> Work required: Gather all lines in the entries that include the word "handheld".

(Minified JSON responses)
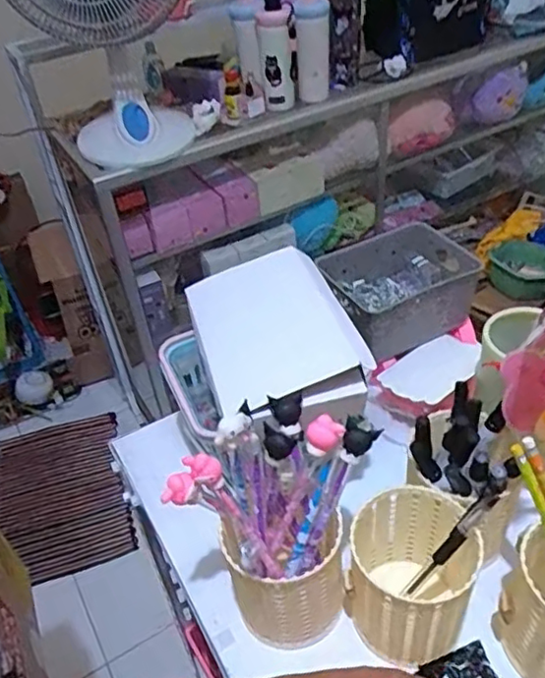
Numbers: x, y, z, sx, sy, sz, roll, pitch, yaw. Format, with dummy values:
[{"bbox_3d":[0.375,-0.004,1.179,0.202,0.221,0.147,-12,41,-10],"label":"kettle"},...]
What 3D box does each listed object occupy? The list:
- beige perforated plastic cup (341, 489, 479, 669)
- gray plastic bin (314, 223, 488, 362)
[{"bbox_3d":[0.099,0.169,0.435,0.077,0.096,0.086,15,45,23],"label":"beige perforated plastic cup"},{"bbox_3d":[0.128,-0.050,0.643,0.132,0.071,0.108,-19,42,-14],"label":"gray plastic bin"}]

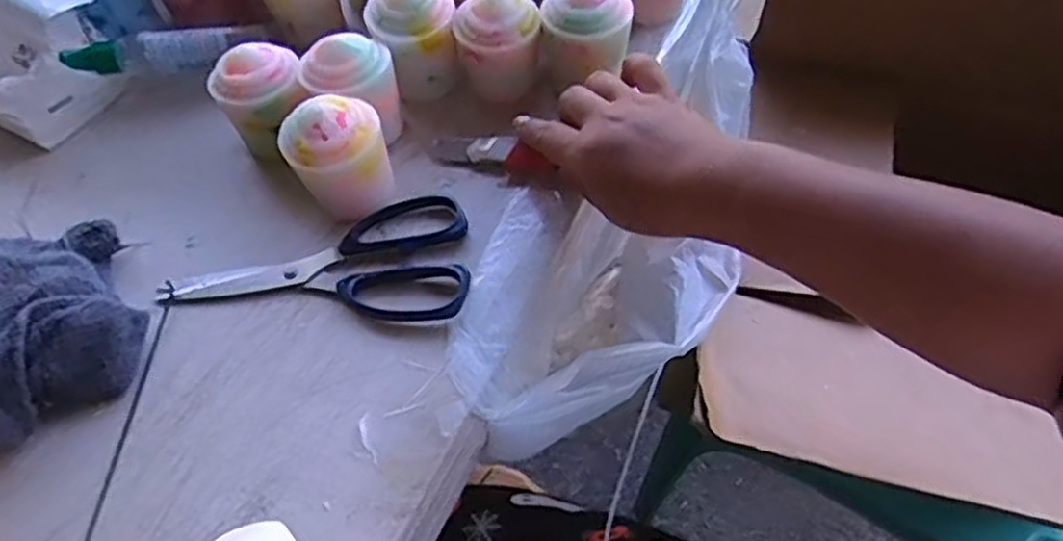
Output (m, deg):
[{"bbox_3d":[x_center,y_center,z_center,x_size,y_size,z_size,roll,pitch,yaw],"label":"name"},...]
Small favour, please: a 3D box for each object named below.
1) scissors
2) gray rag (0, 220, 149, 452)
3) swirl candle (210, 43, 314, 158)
[{"bbox_3d":[-0.125,-0.010,0.451,0.179,0.011,0.082,3,57,6],"label":"scissors"},{"bbox_3d":[-0.268,0.019,0.410,0.092,0.066,0.134,-9,56,-2],"label":"gray rag"},{"bbox_3d":[-0.167,-0.104,0.487,0.056,0.069,0.048,-30,60,-15],"label":"swirl candle"}]

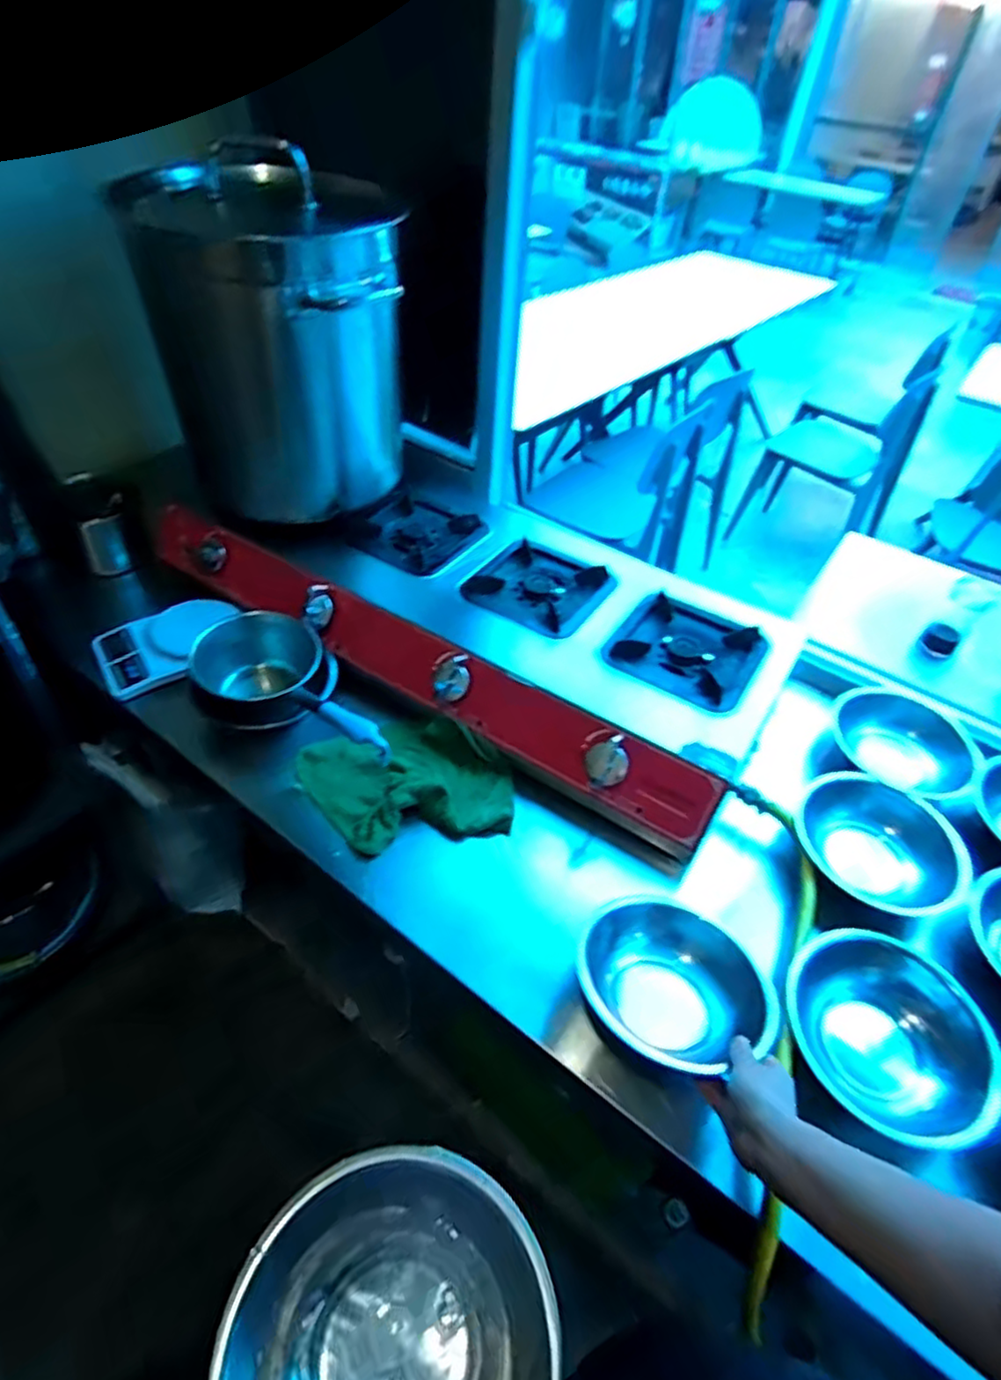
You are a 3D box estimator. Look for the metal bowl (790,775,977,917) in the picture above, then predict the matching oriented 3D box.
[{"bbox_3d":[0.447,0.183,0.801,0.181,0.051,0.179,3,45,-3],"label":"metal bowl"}]

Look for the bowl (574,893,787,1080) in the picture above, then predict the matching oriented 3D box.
[{"bbox_3d":[0.158,0.275,0.643,0.177,0.068,0.168,3,45,-3],"label":"bowl"}]

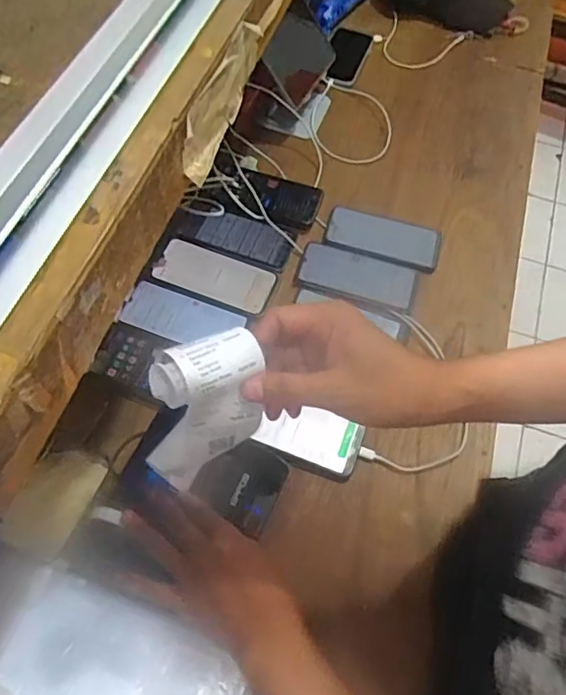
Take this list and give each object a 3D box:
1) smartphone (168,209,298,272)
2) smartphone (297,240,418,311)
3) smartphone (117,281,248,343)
[{"bbox_3d":[-0.068,-0.163,0.818,0.171,0.017,0.073,18,66,2],"label":"smartphone"},{"bbox_3d":[0.106,-0.103,0.812,0.161,0.014,0.077,14,60,5],"label":"smartphone"},{"bbox_3d":[-0.133,-0.040,0.755,0.153,0.008,0.071,18,61,7],"label":"smartphone"}]

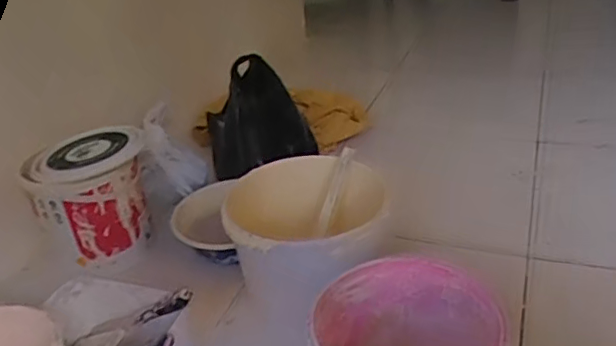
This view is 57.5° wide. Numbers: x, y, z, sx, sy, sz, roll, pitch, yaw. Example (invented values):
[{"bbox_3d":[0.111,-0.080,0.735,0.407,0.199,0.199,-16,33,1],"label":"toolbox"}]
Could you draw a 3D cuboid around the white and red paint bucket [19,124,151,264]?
[{"bbox_3d":[-0.346,0.037,0.928,0.181,0.177,0.145,-15,31,-15],"label":"white and red paint bucket"}]

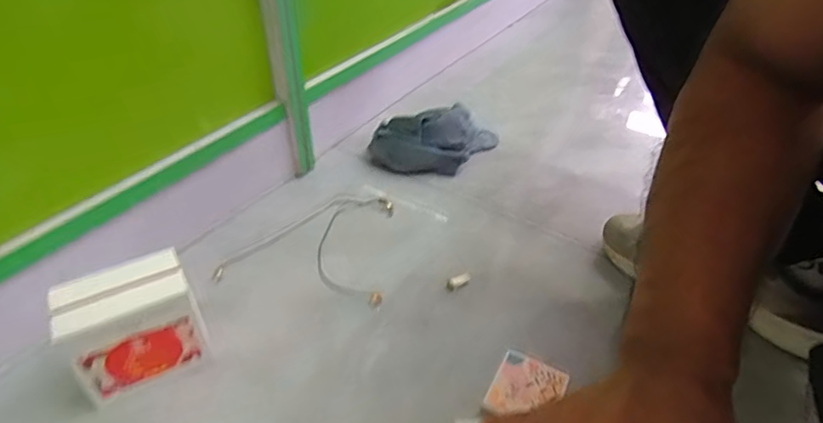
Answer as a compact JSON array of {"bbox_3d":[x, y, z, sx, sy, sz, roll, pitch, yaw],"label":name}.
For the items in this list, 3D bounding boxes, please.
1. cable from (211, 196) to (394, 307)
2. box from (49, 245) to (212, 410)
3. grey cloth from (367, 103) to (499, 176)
[{"bbox_3d":[-0.130,0.040,0.703,0.205,0.016,0.186,6,40,6],"label":"cable"},{"bbox_3d":[-0.271,0.115,0.511,0.112,0.113,0.068,-24,46,-27],"label":"box"},{"bbox_3d":[0.037,-0.122,0.843,0.208,0.072,0.125,0,40,-1],"label":"grey cloth"}]

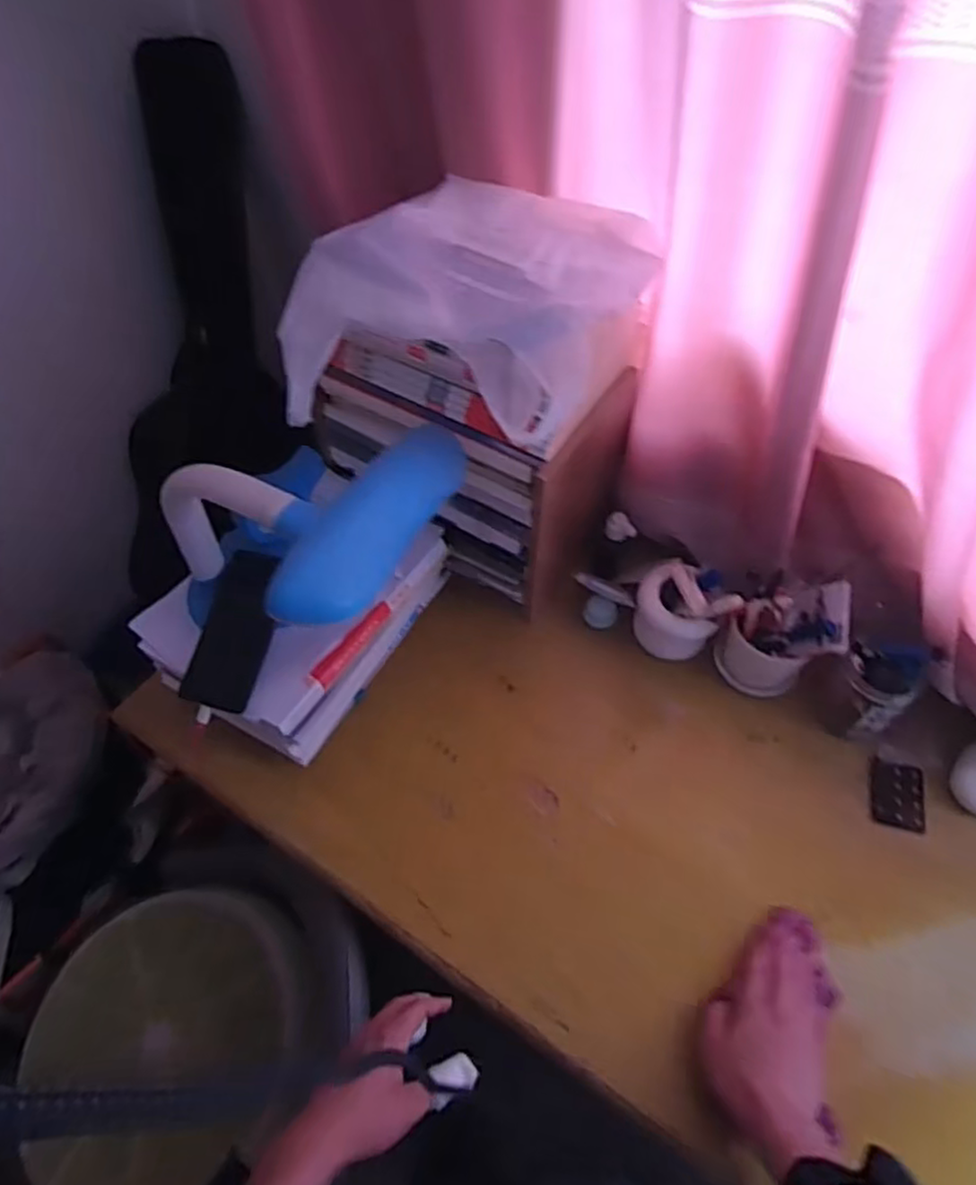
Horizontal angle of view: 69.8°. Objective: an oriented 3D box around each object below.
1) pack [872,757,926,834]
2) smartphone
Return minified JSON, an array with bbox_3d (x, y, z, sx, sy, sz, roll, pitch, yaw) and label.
[{"bbox_3d":[0.457,0.224,0.776,0.054,0.009,0.070,12,57,9],"label":"pack"},{"bbox_3d":[-0.265,0.038,0.732,0.072,0.013,0.162,11,81,8],"label":"smartphone"}]

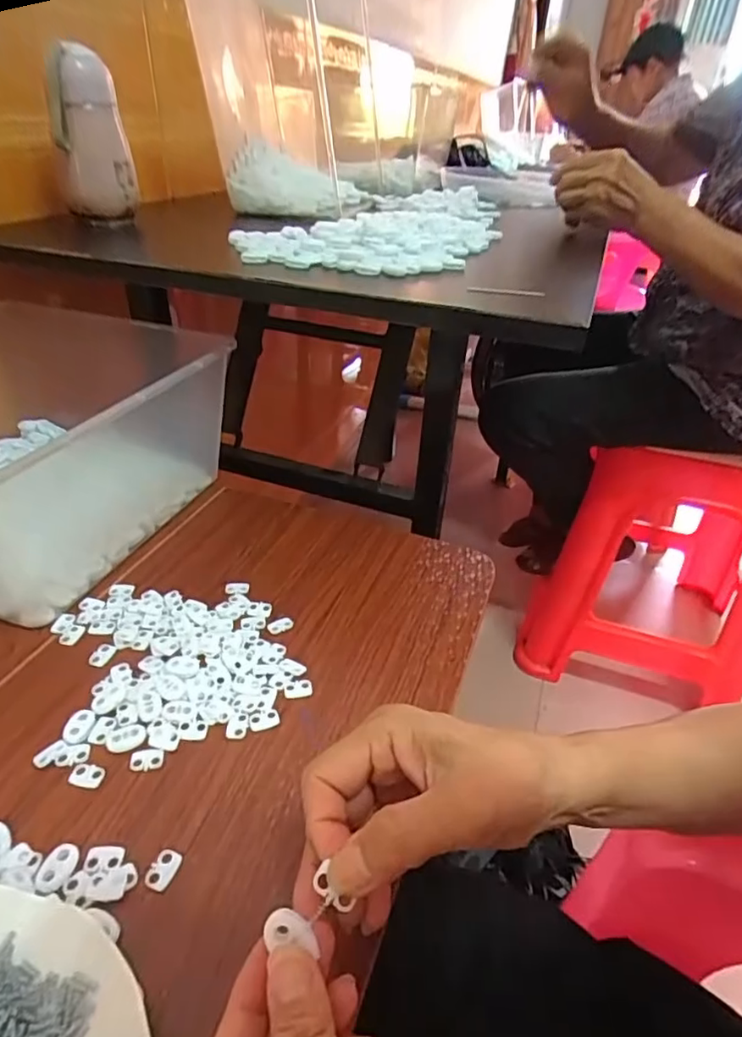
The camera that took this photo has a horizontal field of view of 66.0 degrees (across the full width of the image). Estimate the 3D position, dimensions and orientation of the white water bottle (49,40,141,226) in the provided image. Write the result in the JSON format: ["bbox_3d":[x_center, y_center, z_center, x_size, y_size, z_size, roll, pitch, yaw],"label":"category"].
[{"bbox_3d":[-0.284,-0.382,0.581,0.071,0.141,0.062,-19,41,-29],"label":"white water bottle"}]

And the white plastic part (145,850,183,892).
[{"bbox_3d":[-0.107,0.180,0.295,0.013,0.004,0.019,13,36,13],"label":"white plastic part"}]

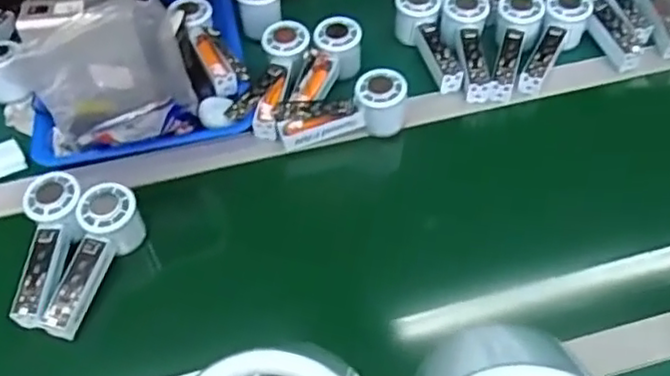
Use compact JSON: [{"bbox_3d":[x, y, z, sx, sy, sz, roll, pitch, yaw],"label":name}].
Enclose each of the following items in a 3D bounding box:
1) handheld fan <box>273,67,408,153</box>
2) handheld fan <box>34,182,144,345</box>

> Solution to this task:
1) handheld fan <box>273,67,408,153</box>
2) handheld fan <box>34,182,144,345</box>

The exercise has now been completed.